ASSIGNMENT →
Check every line of the material below for the string "label", and return the ones that have it.

SUPPLIED INFORMATION →
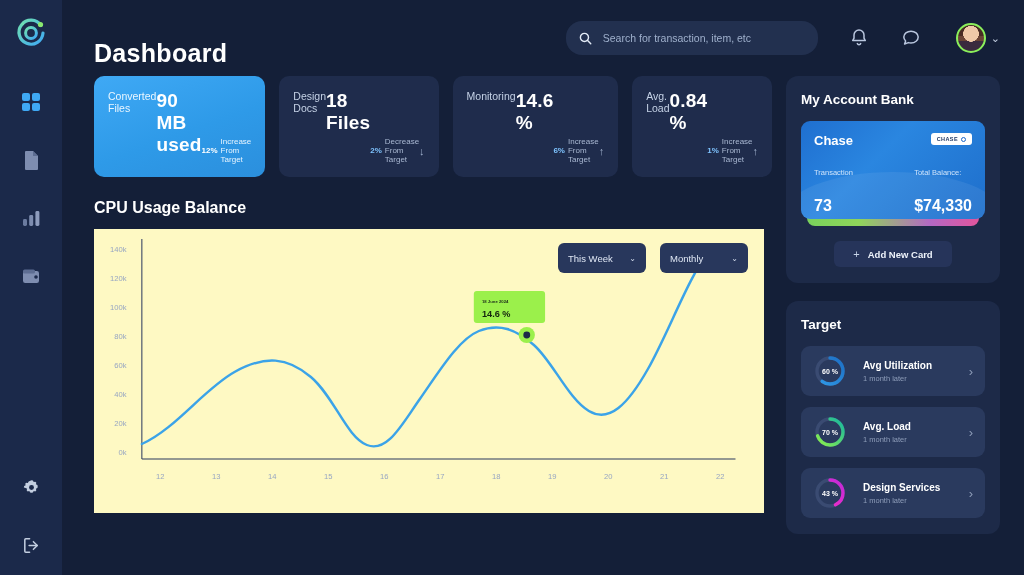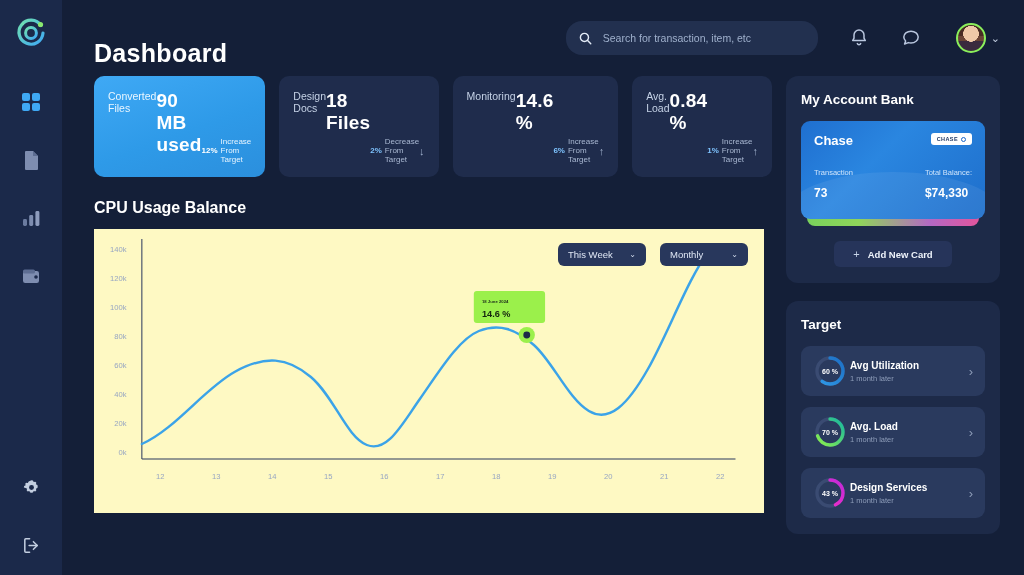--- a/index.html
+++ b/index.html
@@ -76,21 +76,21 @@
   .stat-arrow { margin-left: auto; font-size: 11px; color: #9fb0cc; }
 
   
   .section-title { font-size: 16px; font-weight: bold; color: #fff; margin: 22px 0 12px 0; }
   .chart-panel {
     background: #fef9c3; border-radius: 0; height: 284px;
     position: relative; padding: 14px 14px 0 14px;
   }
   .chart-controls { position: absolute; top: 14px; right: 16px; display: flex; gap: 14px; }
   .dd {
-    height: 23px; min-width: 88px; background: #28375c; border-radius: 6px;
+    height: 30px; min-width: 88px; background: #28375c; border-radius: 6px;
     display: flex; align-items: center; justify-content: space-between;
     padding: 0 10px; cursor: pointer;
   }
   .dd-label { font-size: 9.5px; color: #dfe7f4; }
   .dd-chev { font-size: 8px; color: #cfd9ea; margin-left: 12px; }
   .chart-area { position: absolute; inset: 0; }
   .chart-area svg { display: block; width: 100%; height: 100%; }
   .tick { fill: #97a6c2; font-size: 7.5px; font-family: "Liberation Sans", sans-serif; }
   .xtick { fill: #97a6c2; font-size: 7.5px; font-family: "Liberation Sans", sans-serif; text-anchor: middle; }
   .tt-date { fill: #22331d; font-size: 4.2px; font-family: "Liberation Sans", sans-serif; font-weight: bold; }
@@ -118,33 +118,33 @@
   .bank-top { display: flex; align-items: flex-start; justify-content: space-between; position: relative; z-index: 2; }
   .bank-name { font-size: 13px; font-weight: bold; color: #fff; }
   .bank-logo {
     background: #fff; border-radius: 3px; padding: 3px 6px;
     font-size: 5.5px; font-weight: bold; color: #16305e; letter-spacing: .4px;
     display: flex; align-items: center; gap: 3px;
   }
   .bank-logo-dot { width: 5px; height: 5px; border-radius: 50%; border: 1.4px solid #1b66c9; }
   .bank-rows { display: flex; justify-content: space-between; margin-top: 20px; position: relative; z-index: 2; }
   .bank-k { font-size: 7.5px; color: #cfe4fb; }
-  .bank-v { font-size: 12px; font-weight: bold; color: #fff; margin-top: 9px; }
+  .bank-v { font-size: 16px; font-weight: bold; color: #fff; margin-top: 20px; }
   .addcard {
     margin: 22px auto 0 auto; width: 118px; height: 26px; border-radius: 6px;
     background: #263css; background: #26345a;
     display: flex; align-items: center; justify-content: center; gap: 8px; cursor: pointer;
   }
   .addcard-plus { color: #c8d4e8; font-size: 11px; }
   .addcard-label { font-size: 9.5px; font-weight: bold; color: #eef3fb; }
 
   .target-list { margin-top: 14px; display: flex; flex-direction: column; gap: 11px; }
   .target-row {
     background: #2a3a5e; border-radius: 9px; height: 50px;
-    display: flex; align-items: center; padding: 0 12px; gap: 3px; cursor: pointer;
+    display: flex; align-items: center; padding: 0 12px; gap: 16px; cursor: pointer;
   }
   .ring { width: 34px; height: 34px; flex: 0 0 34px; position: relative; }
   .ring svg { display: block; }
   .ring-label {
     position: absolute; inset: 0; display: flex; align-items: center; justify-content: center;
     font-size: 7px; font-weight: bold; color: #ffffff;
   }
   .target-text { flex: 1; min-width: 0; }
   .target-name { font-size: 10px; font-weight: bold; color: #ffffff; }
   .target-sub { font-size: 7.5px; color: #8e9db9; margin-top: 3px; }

RESPONSE BELOW →
   .dd-label { font-size: 9.5px; color: #dfe7f4; }
   .addcard-label { font-size: 9.5px; font-weight: bold; color: #eef3fb; }
   .ring-label {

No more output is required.